[TASK DETAILS]: Write out the listing below again, swapping every "scientific name" for "binomial name" and changing nothing else.

[THE INPUT]:
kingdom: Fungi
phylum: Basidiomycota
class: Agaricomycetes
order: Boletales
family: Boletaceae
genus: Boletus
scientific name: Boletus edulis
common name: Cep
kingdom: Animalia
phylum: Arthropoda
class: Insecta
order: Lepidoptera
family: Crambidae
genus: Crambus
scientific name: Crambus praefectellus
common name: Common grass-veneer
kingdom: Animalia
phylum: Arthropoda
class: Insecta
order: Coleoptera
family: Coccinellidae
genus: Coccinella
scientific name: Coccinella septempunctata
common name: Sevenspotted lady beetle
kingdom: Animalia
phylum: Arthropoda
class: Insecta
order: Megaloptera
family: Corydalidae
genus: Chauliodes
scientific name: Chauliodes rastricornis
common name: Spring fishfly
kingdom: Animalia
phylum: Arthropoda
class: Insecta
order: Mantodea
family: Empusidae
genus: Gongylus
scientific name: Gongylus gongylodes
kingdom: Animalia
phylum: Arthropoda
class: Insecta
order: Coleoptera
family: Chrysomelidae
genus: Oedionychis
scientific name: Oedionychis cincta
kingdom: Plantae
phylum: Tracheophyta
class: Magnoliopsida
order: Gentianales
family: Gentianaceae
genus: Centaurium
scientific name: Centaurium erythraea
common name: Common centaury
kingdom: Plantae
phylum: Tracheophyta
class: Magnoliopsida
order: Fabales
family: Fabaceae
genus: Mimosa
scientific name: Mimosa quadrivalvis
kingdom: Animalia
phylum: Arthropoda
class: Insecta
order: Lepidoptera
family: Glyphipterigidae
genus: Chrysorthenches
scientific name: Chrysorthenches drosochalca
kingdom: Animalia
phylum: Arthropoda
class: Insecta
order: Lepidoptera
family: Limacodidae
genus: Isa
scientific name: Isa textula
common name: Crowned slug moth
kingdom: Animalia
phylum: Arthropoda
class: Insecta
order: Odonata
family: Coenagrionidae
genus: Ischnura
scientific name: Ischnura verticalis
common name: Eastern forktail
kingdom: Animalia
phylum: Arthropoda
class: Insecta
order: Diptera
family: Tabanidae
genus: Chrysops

[SOLUTION FOR THIS PROBLEM]:
kingdom: Fungi
phylum: Basidiomycota
class: Agaricomycetes
order: Boletales
family: Boletaceae
genus: Boletus
binomial name: Boletus edulis
common name: Cep
kingdom: Animalia
phylum: Arthropoda
class: Insecta
order: Lepidoptera
family: Crambidae
genus: Crambus
binomial name: Crambus praefectellus
common name: Common grass-veneer
kingdom: Animalia
phylum: Arthropoda
class: Insecta
order: Coleoptera
family: Coccinellidae
genus: Coccinella
binomial name: Coccinella septempunctata
common name: Sevenspotted lady beetle
kingdom: Animalia
phylum: Arthropoda
class: Insecta
order: Megaloptera
family: Corydalidae
genus: Chauliodes
binomial name: Chauliodes rastricornis
common name: Spring fishfly
kingdom: Animalia
phylum: Arthropoda
class: Insecta
order: Mantodea
family: Empusidae
genus: Gongylus
binomial name: Gongylus gongylodes
kingdom: Animalia
phylum: Arthropoda
class: Insecta
order: Coleoptera
family: Chrysomelidae
genus: Oedionychis
binomial name: Oedionychis cincta
kingdom: Plantae
phylum: Tracheophyta
class: Magnoliopsida
order: Gentianales
family: Gentianaceae
genus: Centaurium
binomial name: Centaurium erythraea
common name: Common centaury
kingdom: Plantae
phylum: Tracheophyta
class: Magnoliopsida
order: Fabales
family: Fabaceae
genus: Mimosa
binomial name: Mimosa quadrivalvis
kingdom: Animalia
phylum: Arthropoda
class: Insecta
order: Lepidoptera
family: Glyphipterigidae
genus: Chrysorthenches
binomial name: Chrysorthenches drosochalca
kingdom: Animalia
phylum: Arthropoda
class: Insecta
order: Lepidoptera
family: Limacodidae
genus: Isa
binomial name: Isa textula
common name: Crowned slug moth
kingdom: Animalia
phylum: Arthropoda
class: Insecta
order: Odonata
family: Coenagrionidae
genus: Ischnura
binomial name: Ischnura verticalis
common name: Eastern forktail
kingdom: Animalia
phylum: Arthropoda
class: Insecta
order: Diptera
family: Tabanidae
genus: Chrysops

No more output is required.